Neste estúpido número não se incluem as outras vítimas

[nota: o caso seguinte é verdadeiro; os nomes citados são fictícios]

*
2007. A meio da manhã de um sábado, a Joana e a Ana dirigem-se de Lisboa para Cascais, de automóvel. A Joana vai a conduzir. Tinham passado a noite a divertir-se em Lisboa. A Joana tinha bebido e conduz também sob o efeito de estupefacientes. Está bom tempo e o piso está seco. O carro circula a mais de 80 km/h num local onde a velocidade máxima é de 70 km/h. Vai na via da esquerda, numa estrada de duas vias em cada sentido. A Joana não consegue manter o carro totalmente na sua via e o veículo colide lateralmente com outro que circula na via da direita e que, em consequência do choque, vai embater frontalmente contra um poste de eletricidade. Por seu turno, o carro da Joana vira e depois capota, só parando algumas dezenas de metros depois do embate.

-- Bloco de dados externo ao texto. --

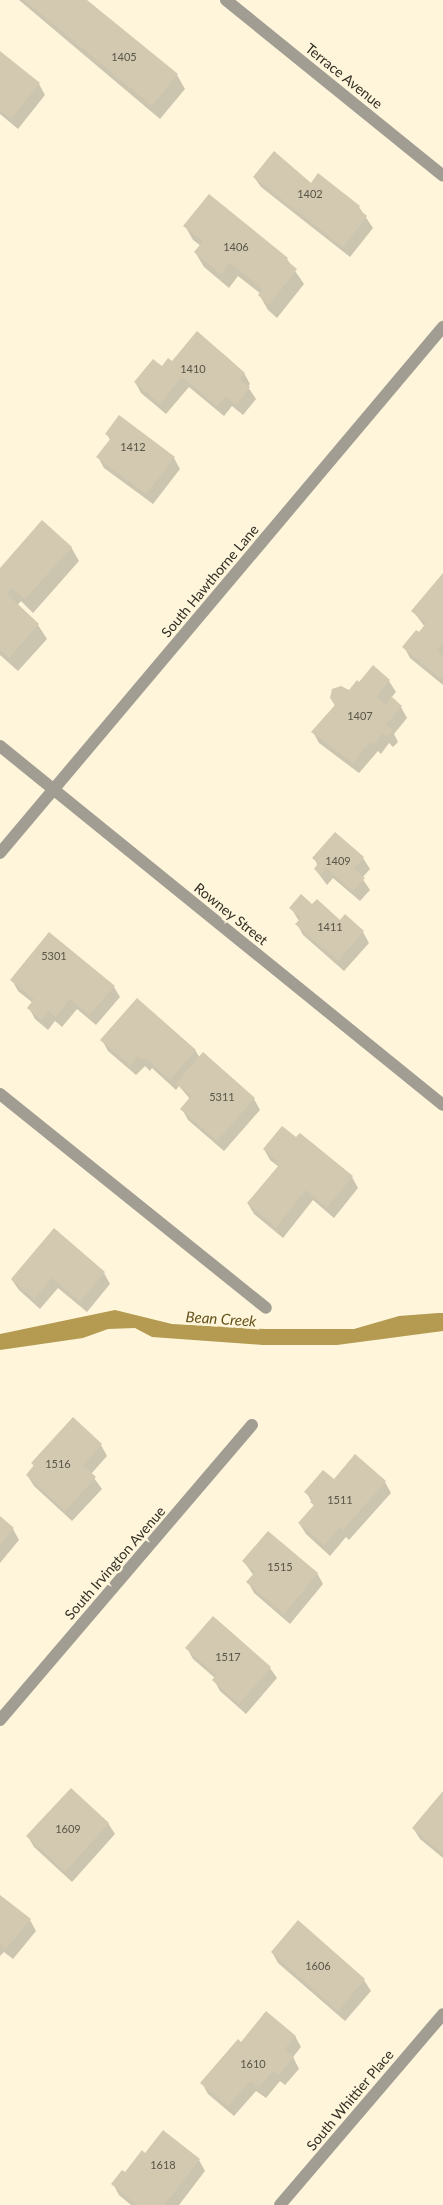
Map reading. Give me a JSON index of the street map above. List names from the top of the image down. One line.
{"streets":{"street":["Terrace Avenue","South Hawthorne Lane","Rowney Street","South Irvington Avenue","South Whittier Place"]},"crossings":[["South Hawthorne Lane","Rowney Street"]],"water":["Bean Creek"],"house_numbers":["1405","1402","1406","1410","1412","1407","1409","1411","5301","5311","1516","1511","1515","1517","1609","1606","1610","1618"]}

A Joana e o condutor do outro veículo saíram quase ilesos do acidente. Mas a Ana sofreu lesões muito graves. Foi levada de ambulância para as urgências do hospital. Estava consciente. Tinha fortes dores e sofria muito. Foi dessa forma que viveu as últimas três horas da sua vida. Acabou por morrer.

A Ana tinha 19 anos e estava a dias de fazer 20. Era uma rapariga muito feliz, estava no primeiro ano de um curso superior e estava cheia de planos para a vida, que incluíam ir continuar o seu curso para o estrangeiro.

Provou-se, em tribunal, que o desastre se deveu exclusivamente ao facto de a Joana conduzir o carro em excesso de velocidade e sob a influência do álcool e de estupefacientes.

À Joana (de 24 anos de idade) tinha morrido um irmão, alguns anos antes, também num desastre de viação (ia ele a conduzir), circunstância que a tinha abalado muito. A Ana era muito sua amiga e a Joana ficou com grandes sentimentos de culpa e de arrependimento: mais uma pessoa que daria tudo para poder voltar atrás.

Mas os desastres de viação deixam normalmente outras vítimas. Os pais e a irmã da Ana ficaram de rastos. Eram uma família muito feliz e muito unida e a contribuição principal para essa harmonia era, precisamente, da Ana, que todos adoravam. Sem esse pilar, tudo se desmoronou. Todos perderam a alegria de viver.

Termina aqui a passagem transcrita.